Monday, 18 September 2017

It is not just an Integer, it is a Domain Primitive


Dear Junior

Right now I am sitting on train number 928, travelling from home on my way to Arlanda airport and onwards to Explore DDD Conference to present on Domain Primitives together with my friend and colleague Daniel Deogun. Train numer 928 … if I would write a program handling trains I would probably come up with a class named TrainNumber somewhere sooner or later.

Some people might object ”come on Dan, that’s overdoing it, 928 is just an integer” and suggest representing it as a simple int. Me forming a separate class - am I doing it more complex that it is?

For a moment, let us dive into ”it is just an integer”. What does it mean to be ”just an integer” anyway?

Obviously integers are not just a bunch of numbers in a pile. One of the first intellectual things we teach our kids is to count stuff ”one, two, three, four …” pedagogically moving our adult index finger from one toy car to the next. Clearly the fact that ”three” comes immediately after ”four” is something very fundamental for us.

Does that hold for train numbers as well?

Another important property of integers are that we can add them to each other: 4+5=9. This is a really useful property that enable us to take some new-bought apples (five of them) and put them in the fruit bowl where there were some apples since before (four of them). We now know there are nine apples in the bowl. And it neither matters how many apples there were in the bowl, nor how many apples we put in, the result will always be a integer amount of apples.

Of course, integers can be negative. Negatives denote a shortcoming, a lack, or a debt. According to the bank, I own an impressing number of negative Swedish kronor related to my house loan. And when I add Swedish kronor to that negative pile, at time of mortgage, that negative number increase towards zero. Hopefully it will be zero some day.

Does that hold for train numbers as well?

We can also multiply integers: collecting four piles of plates, each six plates high, yields a pile of twenty-four plates. 

Does that hold for train numbers as well?

Zooming out, using mathematical notation: the integers form ”an abelian group under addition”. This means for example that there exists an ”identity element” (denoted 0) such that it doesn’t matter if you add it to another integer: 0+a = a. It also means that for every other element (not 0) there exists an ”inverse” which is the ”opposite”; so as 4 is an integer which is not not 0, there must exist an integer (which we name -4) such that 4 + (-4) = 0.

■ **Problem A**: In the post on domain primitives, which conference is the writer traveling to?
■ **Problem B**: Copy the stretch of the post on domain primitives from "We can also" through "that 4 + (-4) = 0.".
■ **Problem C**: Continue the post on domain primitives from where it stops.
The data aren't needed for any of this.

■ **Data segment**:

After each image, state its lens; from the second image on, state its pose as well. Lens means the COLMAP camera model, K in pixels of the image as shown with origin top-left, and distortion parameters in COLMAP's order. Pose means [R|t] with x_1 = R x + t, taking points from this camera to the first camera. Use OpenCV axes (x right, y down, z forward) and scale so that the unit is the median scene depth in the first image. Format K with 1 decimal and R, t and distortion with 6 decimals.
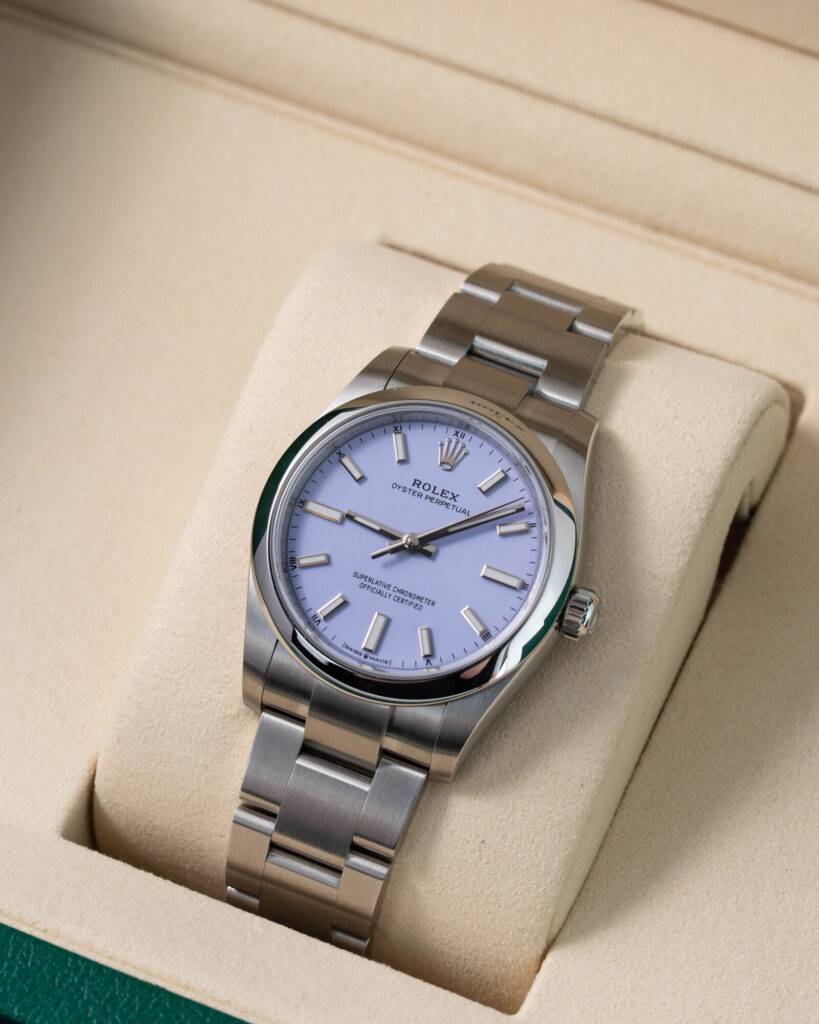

■ **Result A**: Explore DDD Conference.

■ **Result B**:
We can also multiply integers: collecting four piles of plates, each six plates high, yields a pile of twenty-four plates. 

Does that hold for train numbers as well?

Zooming out, using mathematical notation: the integers form ”an abelian group under addition”. This means for example that there exists an ”identity element” (denoted 0) such that it doesn’t matter if you add it to another integer: 0+a = a. It also means that for every other element (not 0) there exists an ”inverse” which is the ”opposite”; so as 4 is an integer which is not not 0, there must exist an integer (which we name -4) such that 4 + (-4) = 0.

■ **Result C**:
Does that hold for train numbers as well?

Being ”just an integer” does not seem so simple any longer, doesn’t it? It turns out that integers is a very rich type with a lot of properties (and we have not even started talking about prime numbers yet).

Does really train numbers have all these complex properties?

Of course not: There isn’t necessarily any specific meaning in that train number 928 is ”adjacent to” train number 929. Adding train number 928 and 356 does not necessarily yield a train number. Train numbers are very seldom negativ. Multiplying two train numbers doesn’t  make sense at all (a train-square?). Train numbers does certainly not form an abelian group.

Train numbers are much simper than integers. It’s basically just a set of distinct elements, without any operations or relations apart from comparing two of them.

Train numbers are simply something that is a primitive in our domain. It’s one of the fundamental concepts that the train domain stand on, its parts carry no meaning. In that regard it fulfils the same kind of role that ”language primitives” fulfil in programming languages, but in the train domain. It is a ”train primitive”.

Turing our heads toward programming, think about all the things you can do with an int - just have a look in the Math-class for inspiration. This means that whenever someone think ”train numbers are just integers” they have to take care not to do any of these things that can be done. The TrainNumber class on the other hand can only be used for what it is intended for, nothing else.

Saying that train numbers is a domain primitive, and giving it a class TrainNumber, is not to make things complex. It’s to make things simple.